2008-06-11 11:23:02 Jedzie pociąg z daleka, na nikogo nie czeka... Kiedy codziennie wracam do domu z pracy i czekam w "przedsionku" pociągu, zastanawiam się nad tym, czy otworzą się drzwi na mojej stacji, czy też nie
(bo automatyczne drzwi mają to do siebie, że bywają kapryśne).
Wymyślam sobie problem? Być może. Ale kiedy wysiadam na stacji sama, a
konduktor - ledwo postawię stopę na peronie - daje znak do odjazdu, to jednak trochę się boję...
Wczoraj moje obawy niespodziewanie się
urzeczywistniły, tyle że trochę przewrotnie.
Jechałam do Poznania. Z samego rana.

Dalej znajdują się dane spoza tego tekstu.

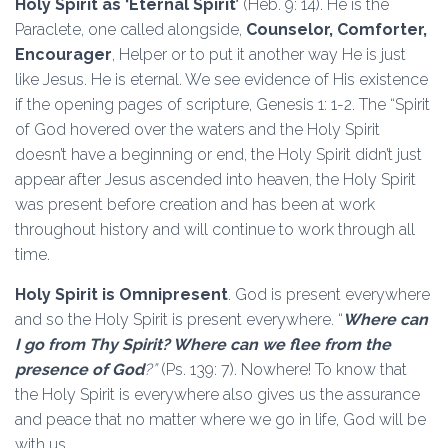
Holy Spirit as ‘Eternal Spirit’
(Heb. 9: 14). He is the
Paraclete, one called alongside,
Counselor, Comforter,
Encourager
, Helper or to put it another way He is just
like Jesus. He is eternal. We see evidence of His existence
if the opening pages of scripture, Genesis 1: 1-2. The “Spirit
of God hovered over the waters and the Holy Spirit
doesn’t have a beginning or end, the Holy Spirit didn’t just
appear after Jesus ascended into heaven, the Holy Spirit
was present before creation and has been at work
throughout history and will continue to work through all
time.
Holy Spirit is Omnipresent
. God is present everywhere
and so the Holy Spirit is present everywhere. “
Where can
I go from Thy Spirit? Where can we flee from the
presence of God
?”
(Ps. 139: 7). Nowhere! To know that
the Holy Spirit is everywhere also gives us the assurance
and peace that no matter where we go in life, God will be
with us.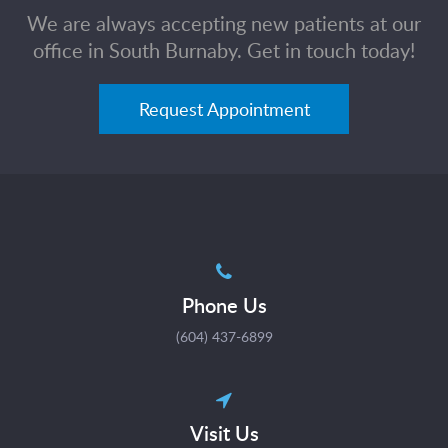
We are always accepting new patients at our
office in South Burnaby. Get in touch today!
Request Appointment
Phone Us
(604) 437-6899
Visit Us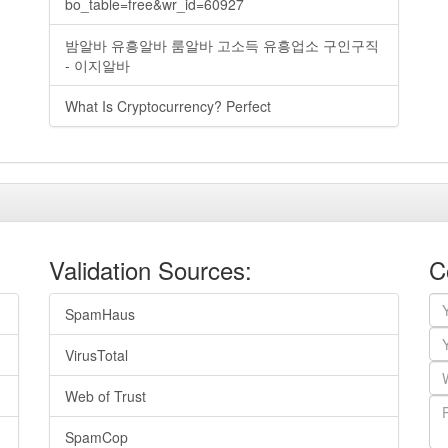
bo_table=free&wr_id=60927
밤알바 유흥알바 룸알바 고소득 유흥업소 구인구직
- 이지알바
What Is Cryptocurrency? Perfect
Validation Sources:
C
SpamHaus
VirusTotal
Web of Trust
SpamCop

Pociąg nadjechał punktualnie :o . Czekam ja i dwie
dziewczyny zajęte rozmową.
Pociąg zatrzymuje się, drzwi się otwierają, wsiada jedna z dziewczyn i kiedy jest na drugim stopniu - drzwi
powoli (acz stanowczo) zamykają się przytrzaskując ją!
Koleżanka, która nie zdążyła wejść na stopnie pociągu naciska "otwieranie na żądanie",
ale drzwi jakby się uparły i ani drgną.
Uwięziona dziewczyna nie ruszała się (zresztą - nie miała jak), my próbowałyśmy otworzyć drzwi siłą i
wejść do środka tam, gdzie było trochę wolnej przestrzeni...
I chociaż się udało, pozostanie mi na długie dni "pamiątka" z tej podróży -
wielki siniak na nodze (od rozpychania drzwi).